- **What is required**: Drop every picture, then repeat the records exactly.

- **Records to process**:
**********

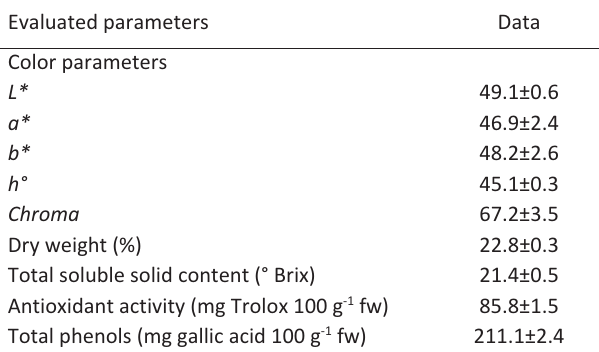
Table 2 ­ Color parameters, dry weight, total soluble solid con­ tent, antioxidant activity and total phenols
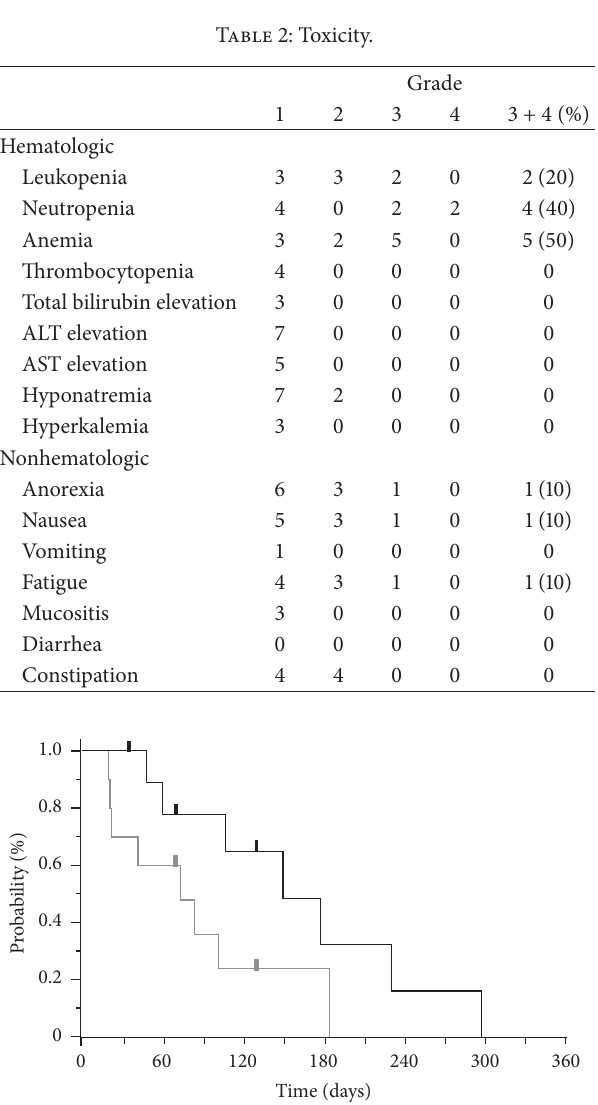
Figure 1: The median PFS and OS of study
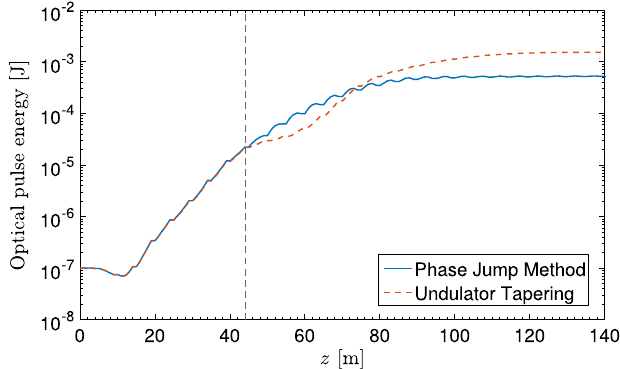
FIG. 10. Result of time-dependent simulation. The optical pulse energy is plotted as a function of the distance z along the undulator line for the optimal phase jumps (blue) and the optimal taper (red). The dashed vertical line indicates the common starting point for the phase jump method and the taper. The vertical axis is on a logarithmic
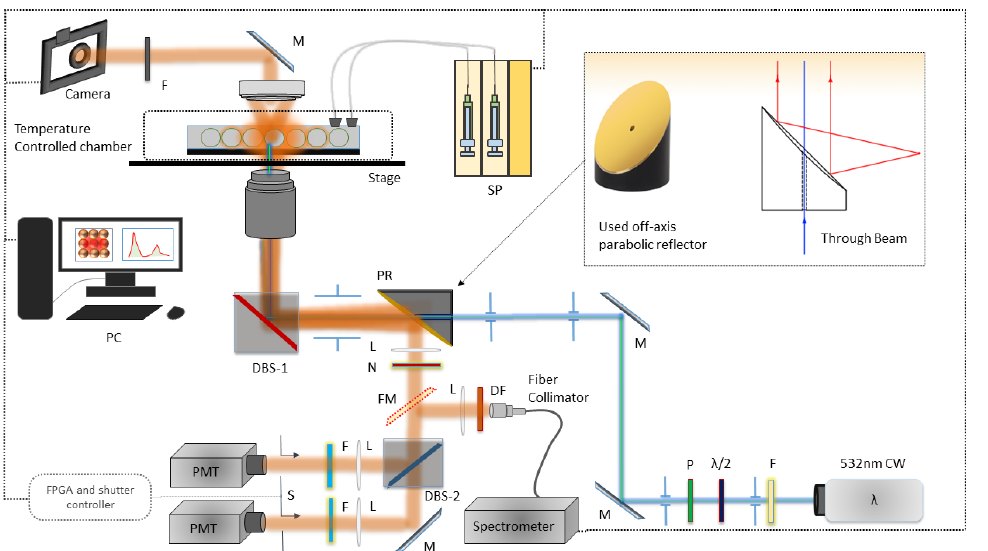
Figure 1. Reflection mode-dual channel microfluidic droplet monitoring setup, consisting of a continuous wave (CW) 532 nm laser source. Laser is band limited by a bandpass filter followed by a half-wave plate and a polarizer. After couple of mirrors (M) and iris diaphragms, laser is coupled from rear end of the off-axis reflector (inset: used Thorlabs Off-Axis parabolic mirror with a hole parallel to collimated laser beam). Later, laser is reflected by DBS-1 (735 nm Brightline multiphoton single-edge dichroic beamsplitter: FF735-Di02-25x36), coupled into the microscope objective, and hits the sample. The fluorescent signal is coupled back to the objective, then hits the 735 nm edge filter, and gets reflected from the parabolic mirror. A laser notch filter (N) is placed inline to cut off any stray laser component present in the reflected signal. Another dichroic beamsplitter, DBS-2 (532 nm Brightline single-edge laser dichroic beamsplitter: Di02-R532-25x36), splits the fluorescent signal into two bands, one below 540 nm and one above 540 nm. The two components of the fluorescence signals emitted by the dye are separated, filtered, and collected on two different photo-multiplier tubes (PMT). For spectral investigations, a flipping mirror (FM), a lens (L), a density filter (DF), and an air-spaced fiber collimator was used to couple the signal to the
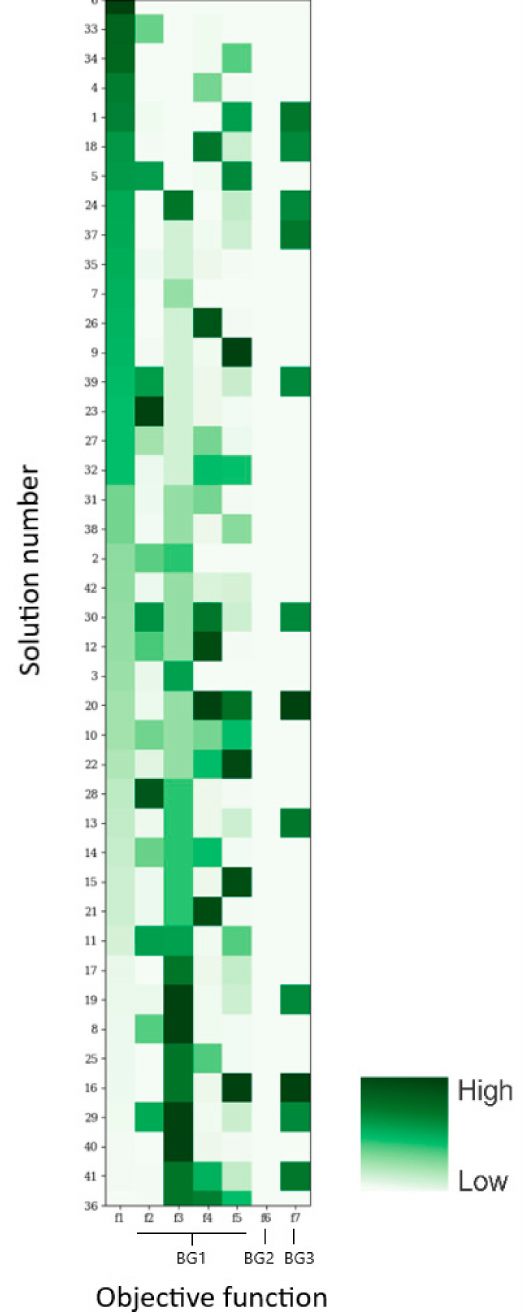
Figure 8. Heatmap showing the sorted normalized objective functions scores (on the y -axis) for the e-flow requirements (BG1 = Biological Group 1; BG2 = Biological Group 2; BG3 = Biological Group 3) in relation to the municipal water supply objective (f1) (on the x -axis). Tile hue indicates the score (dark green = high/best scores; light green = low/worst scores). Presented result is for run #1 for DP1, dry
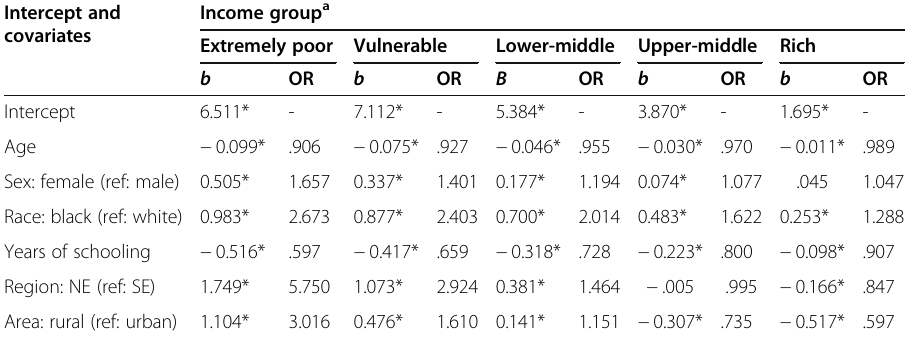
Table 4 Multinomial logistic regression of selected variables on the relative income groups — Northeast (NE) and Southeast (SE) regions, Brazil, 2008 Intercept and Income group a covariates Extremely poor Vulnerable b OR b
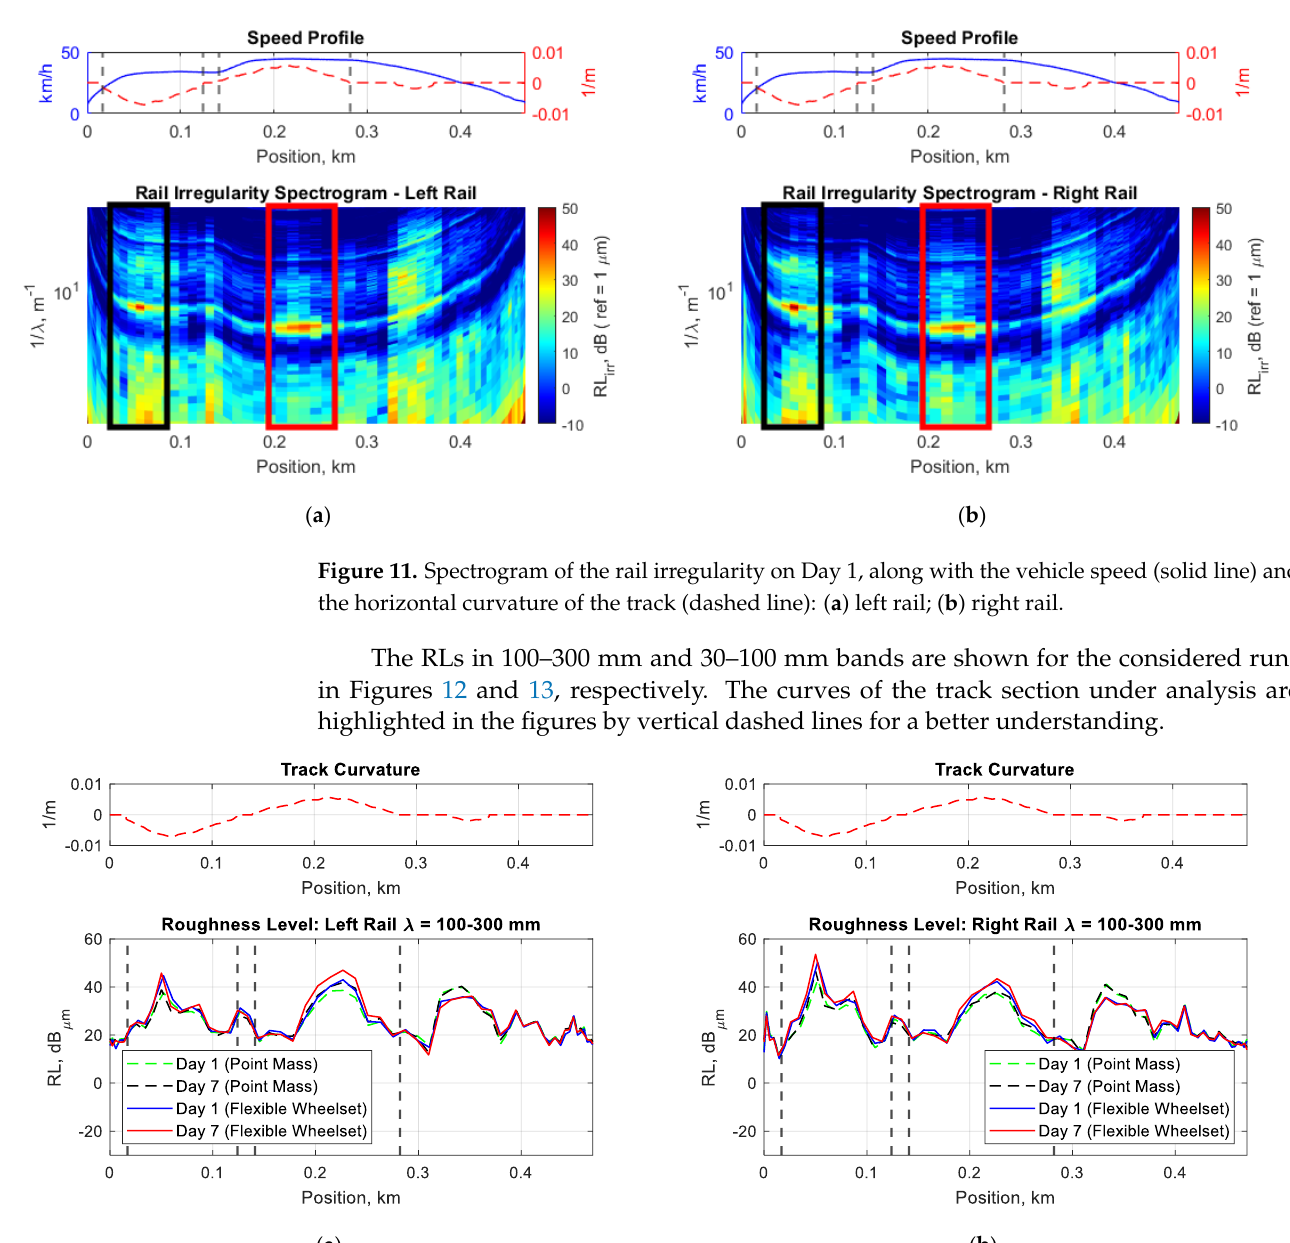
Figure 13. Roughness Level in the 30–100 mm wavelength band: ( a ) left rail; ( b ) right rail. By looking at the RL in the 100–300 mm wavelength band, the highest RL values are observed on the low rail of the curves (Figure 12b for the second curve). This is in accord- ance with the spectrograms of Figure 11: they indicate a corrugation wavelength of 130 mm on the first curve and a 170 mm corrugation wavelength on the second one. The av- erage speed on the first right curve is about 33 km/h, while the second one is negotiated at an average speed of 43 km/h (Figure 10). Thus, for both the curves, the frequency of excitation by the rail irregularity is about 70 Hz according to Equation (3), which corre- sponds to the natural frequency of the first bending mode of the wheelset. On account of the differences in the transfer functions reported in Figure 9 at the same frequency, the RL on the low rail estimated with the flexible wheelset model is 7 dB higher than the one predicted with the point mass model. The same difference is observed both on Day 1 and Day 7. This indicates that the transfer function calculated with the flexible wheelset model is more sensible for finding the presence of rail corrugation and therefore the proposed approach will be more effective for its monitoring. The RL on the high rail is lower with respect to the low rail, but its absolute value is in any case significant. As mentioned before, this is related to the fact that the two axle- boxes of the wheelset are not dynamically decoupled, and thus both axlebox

**********

- **Reply to the task**:
Table 2 ­ Color parameters, dry weight, total soluble solid con­ tent, antioxidant activity and total phenols
Figure 1: The median PFS and OS of study
FIG. 10. Result of time-dependent simulation. The optical pulse energy is plotted as a function of the distance z along the undulator line for the optimal phase jumps (blue) and the optimal taper (red). The dashed vertical line indicates the common starting point for the phase jump method and the taper. The vertical axis is on a logarithmic
Figure 1. Reflection mode-dual channel microfluidic droplet monitoring setup, consisting of a continuous wave (CW) 532 nm laser source. Laser is band limited by a bandpass filter followed by a half-wave plate and a polarizer. After couple of mirrors (M) and iris diaphragms, laser is coupled from rear end of the off-axis reflector (inset: used Thorlabs Off-Axis parabolic mirror with a hole parallel to collimated laser beam). Later, laser is reflected by DBS-1 (735 nm Brightline multiphoton single-edge dichroic beamsplitter: FF735-Di02-25x36), coupled into the microscope objective, and hits the sample. The fluorescent signal is coupled back to the objective, then hits the 735 nm edge filter, and gets reflected from the parabolic mirror. A laser notch filter (N) is placed inline to cut off any stray laser component present in the reflected signal. Another dichroic beamsplitter, DBS-2 (532 nm Brightline single-edge laser dichroic beamsplitter: Di02-R532-25x36), splits the fluorescent signal into two bands, one below 540 nm and one above 540 nm. The two components of the fluorescence signals emitted by the dye are separated, filtered, and collected on two different photo-multiplier tubes (PMT). For spectral investigations, a flipping mirror (FM), a lens (L), a density filter (DF), and an air-spaced fiber collimator was used to couple the signal to the
Figure 8. Heatmap showing the sorted normalized objective functions scores (on the y -axis) for the e-flow requirements (BG1 = Biological Group 1; BG2 = Biological Group 2; BG3 = Biological Group 3) in relation to the municipal water supply objective (f1) (on the x -axis). Tile hue indicates the score (dark green = high/best scores; light green = low/worst scores). Presented result is for run #1 for DP1, dry
Table 4 Multinomial logistic regression of selected variables on the relative income groups — Northeast (NE) and Southeast (SE) regions, Brazil, 2008 Intercept and Income group a covariates Extremely poor Vulnerable b OR b
Figure 13. Roughness Level in the 30–100 mm wavelength band: ( a ) left rail; ( b ) right rail. By looking at the RL in the 100–300 mm wavelength band, the highest RL values are observed on the low rail of the curves (Figure 12b for the second curve). This is in accord- ance with the spectrograms of Figure 11: they indicate a corrugation wavelength of 130 mm on the first curve and a 170 mm corrugation wavelength on the second one. The av- erage speed on the first right curve is about 33 km/h, while the second one is negotiated at an average speed of 43 km/h (Figure 10). Thus, for both the curves, the frequency of excitation by the rail irregularity is about 70 Hz according to Equation (3), which corre- sponds to the natural frequency of the first bending mode of the wheelset. On account of the differences in the transfer functions reported in Figure 9 at the same frequency, the RL on the low rail estimated with the flexible wheelset model is 7 dB higher than the one predicted with the point mass model. The same difference is observed both on Day 1 and Day 7. This indicates that the transfer function calculated with the flexible wheelset model is more sensible for finding the presence of rail corrugation and therefore the proposed approach will be more effective for its monitoring. The RL on the high rail is lower with respect to the low rail, but its absolute value is in any case significant. As mentioned before, this is related to the fact that the two axle- boxes of the wheelset are not dynamically decoupled, and thus both axlebox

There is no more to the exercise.